February 7, 2006
OGIC: Half a bookI was in the Baltimore Sun last weekend with a review of Paul Watkins's novel about English mountaineers in World War II, The Ice Soldier. I found it a starkly divided book, half of it spectacular and half of it pedestrian. All of the best parts took place in the Italian Alps; describing exigent circumstances and this particular landscape seems to bring out the best in Watkins's writing, and when it is good, it is very, very good:
[Watkins's] rendering of wartime and combat is moored to reality by a vivid array of tiny but enormously striking material details: the graininess of the chocolate that serves as emergency rations, for instance, or the "rotten-lung gasping" sound that a flare makes when it is exposing one's position to the enemy. I've seldom read a more precise and sensually anchored representation of deadly confusion than the gripping late scene in which Bromley and his men are surprised by an advance guard of the German army on their way to the glacier.

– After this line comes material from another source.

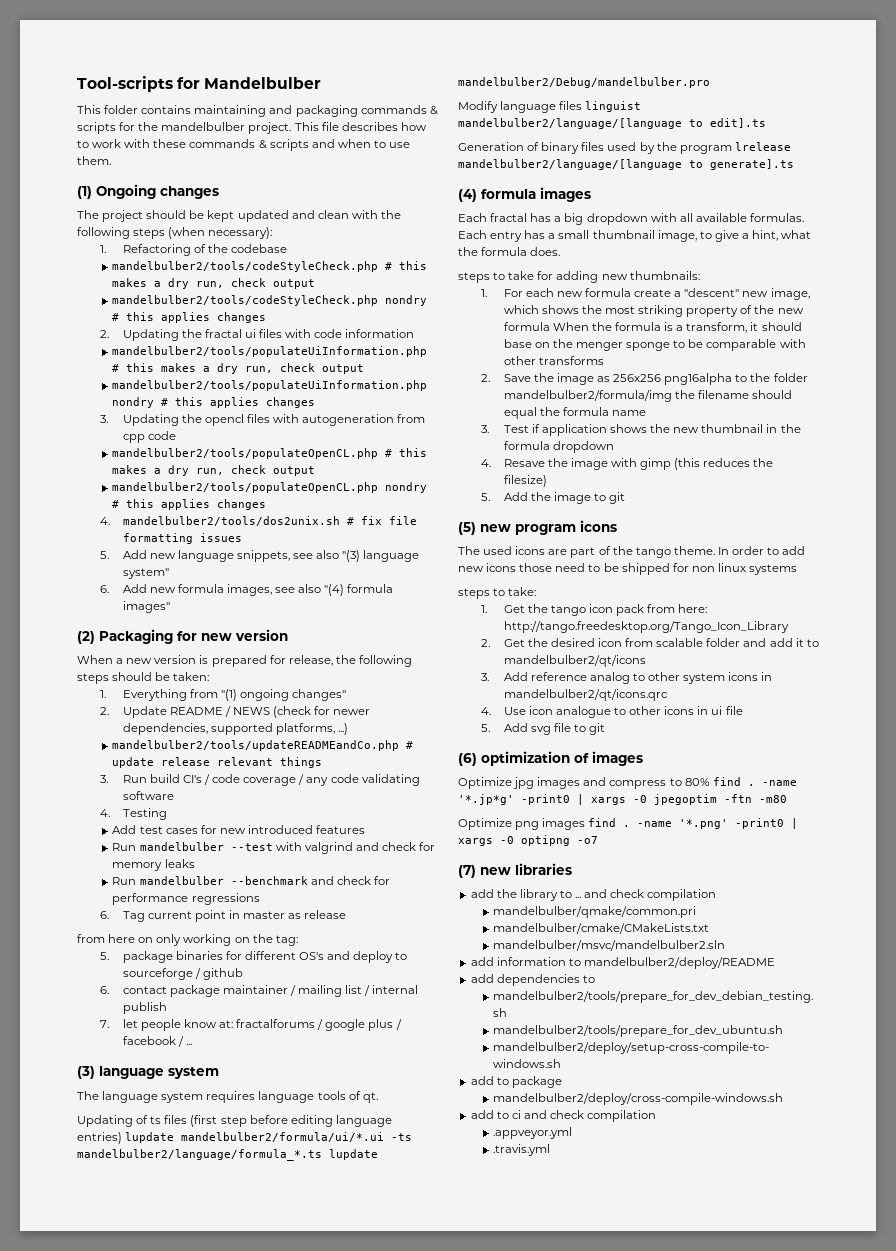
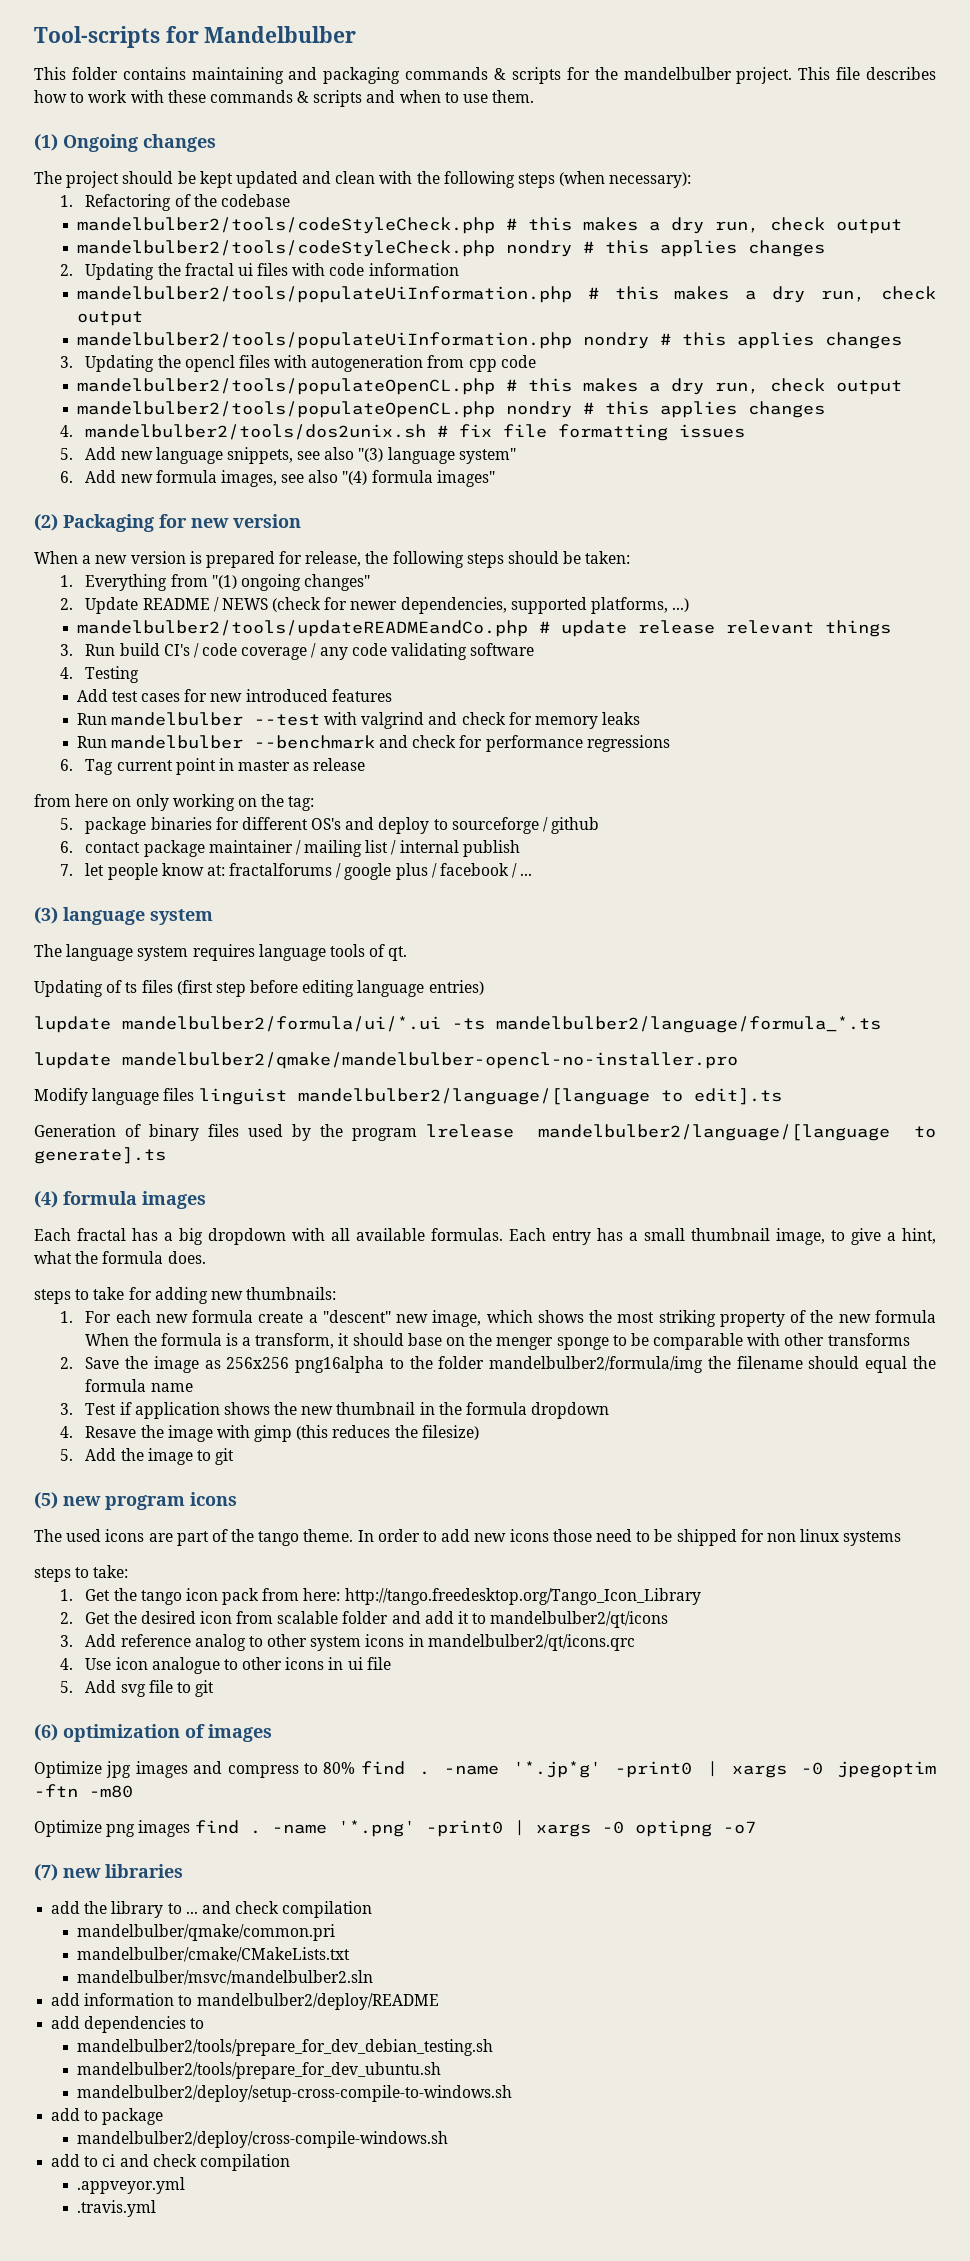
(122, 1138) none -> (484, 987) //
[329,1149,378,1160] [458,77,710,88] lupdate mandelbulber2/Debug/mandelbulber.pro -> [34,1052,738,1069] // lupdate mandelbulber2/qmake/mandelbulber-opencl-no-installer.pro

The same is true of Bromley's final journey to the Alps with his friend Stanley.... This time their quest is idiosyncratic and personal rather than patriotic, but it is no less harrowing. Watkins' writing is at its best when it is focused on the minutiae of human survival in inhospitable conditions and when it is steeped in the Alpine landscape's menacing beauty. The summit that Bromley and Stanley must attempt, Carton's Rock, memorably stands "by itself, and the first impression was of a ship with black sails, moving slowly through an ocean made of clouds. It was like a mirage, shimmering in the heat haze which rose off the ice."
On human strength and frailty in extreme circumstances, Watkins and The Ice Soldier are superb. While I was immersed in Bromley's Alpine adventures, you could not have pried this book from my hands with a crowbar. When it focuses elsewhere, however, the book is often only serviceable, leaning too heavily on bursts of exposition and straining to deliver symbols and metaphors that arrive overdressed or flat-footed. Its pat, happily-ever-after conclusion is especially unworthy of the churning darkness and daunting beauty of its best stretches.
And when it is bad, it is...not horrid exactly, but certainly no better than so-so. Still, on balance, I'd recommend this book if the mountaineering or war angles strike a chord for you.